At this point you’ve understood how identifying the user is vital for performing an effective targeting campaign. Now, you must be wondering how the identifying system works. Or even, what do we mean when we talk about Audiences.
The identification system is actually pretty simple. Every time a user enters a website, he is categorized into more than 300 segments depending on the demographic data, interest data or in-market purchase intention revealed by his online behavior. Each time a user is categorized into one of Retargetly’s segments it is assigned a specific Data Point (for example: interested in sports is a data point). A single user can acquire several Data Points through his online navigation behavior. These Data Points add up to create a profile of his interests.
When the user is assigned a Data Point directly from the website he visits, it is said it is 1st party data.
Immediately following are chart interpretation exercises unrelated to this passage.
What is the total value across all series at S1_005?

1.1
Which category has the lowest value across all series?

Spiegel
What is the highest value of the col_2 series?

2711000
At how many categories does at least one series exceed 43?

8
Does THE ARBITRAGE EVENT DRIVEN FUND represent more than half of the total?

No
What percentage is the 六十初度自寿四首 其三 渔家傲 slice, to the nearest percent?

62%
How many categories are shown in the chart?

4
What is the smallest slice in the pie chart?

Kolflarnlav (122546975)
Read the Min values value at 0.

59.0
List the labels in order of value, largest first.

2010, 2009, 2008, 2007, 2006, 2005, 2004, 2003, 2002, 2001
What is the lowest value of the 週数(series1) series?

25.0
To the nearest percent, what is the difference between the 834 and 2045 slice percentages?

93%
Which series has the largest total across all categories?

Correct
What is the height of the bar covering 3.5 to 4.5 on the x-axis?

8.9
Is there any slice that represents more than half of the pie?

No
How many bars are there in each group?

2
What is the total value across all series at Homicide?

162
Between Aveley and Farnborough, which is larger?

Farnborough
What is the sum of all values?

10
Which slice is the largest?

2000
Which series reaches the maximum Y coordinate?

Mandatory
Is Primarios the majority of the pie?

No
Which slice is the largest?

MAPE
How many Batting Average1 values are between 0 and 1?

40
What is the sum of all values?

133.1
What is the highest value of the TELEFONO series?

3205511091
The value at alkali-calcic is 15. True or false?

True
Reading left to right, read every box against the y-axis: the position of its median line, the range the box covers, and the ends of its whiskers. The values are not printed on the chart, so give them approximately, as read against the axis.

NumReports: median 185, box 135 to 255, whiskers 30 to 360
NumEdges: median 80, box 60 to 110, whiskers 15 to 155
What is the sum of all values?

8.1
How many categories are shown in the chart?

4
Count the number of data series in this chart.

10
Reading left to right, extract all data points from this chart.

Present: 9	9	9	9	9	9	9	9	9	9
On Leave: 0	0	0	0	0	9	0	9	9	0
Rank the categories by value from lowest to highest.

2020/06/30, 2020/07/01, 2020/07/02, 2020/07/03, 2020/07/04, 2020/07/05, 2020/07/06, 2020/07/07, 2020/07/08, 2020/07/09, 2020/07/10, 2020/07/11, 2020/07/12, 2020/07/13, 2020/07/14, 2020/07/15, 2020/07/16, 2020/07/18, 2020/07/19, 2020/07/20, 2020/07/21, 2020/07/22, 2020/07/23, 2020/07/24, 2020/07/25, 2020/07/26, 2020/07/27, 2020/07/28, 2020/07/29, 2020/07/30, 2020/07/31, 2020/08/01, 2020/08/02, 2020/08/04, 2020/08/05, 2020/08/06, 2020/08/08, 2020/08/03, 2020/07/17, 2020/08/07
When the user enters the website, and has already been assigned another Data Point in another website, we’re talking about a 3rd party identification (same user, data point assigned by other website; a car website can have a lot of 1st party data in vehicles in-market purchase intention and some 3rd party data in users interested in cooking and recipes).
This individual identification system will later allow the creation of Audiences: groups of users combined by the client to create specific targeted campaigns.
Now, who is in charge of the whole identification system and Audience creation?
DMP’s or Data Management Platforms such a Retargetly.
DMP’s are in charge of collecting user data on the web, analyzing it, and organizing it into segments, that will later allow the client to create Audiences and activate them through multiple media platforms.
Audiences can also be appealing for Publishers who want to know their users in order to optimize their Ad inventory’s sales. By creating targeted campaigns for their clients, Publishers can improve their ad impressions results and increase the client’s ROI. Retargetly’s most popular feature within the DMP for Publishers product is Audience Extension. This gives the Publisher the possibility of offering its client the capability of reaching the Publisher’s audience even when the user is not in the Publisher’s network.
DMPs such as Retargetly can also be used to perform an operation called retargeting (within a DSP). Through this process, the DMP will activate the user’s data collected on a first party basis whenever he visits a new website. This way, the Advertiser can reach the user, even when he has left the Advertiser’s webpage.
Through data compilation, a DMP can also help the Advertiser and the Publisher measure the results of their targeting campaigns.
The Programmatic Buying Ecosystem can indeed be considered as a complex extension of the primary Advertiser-Publisher relationship. Yet, due to its constant evolution, Programmatic Buying, has proven to be more than that. Nowadays, it stands as an essential tool for an efficient advertisement.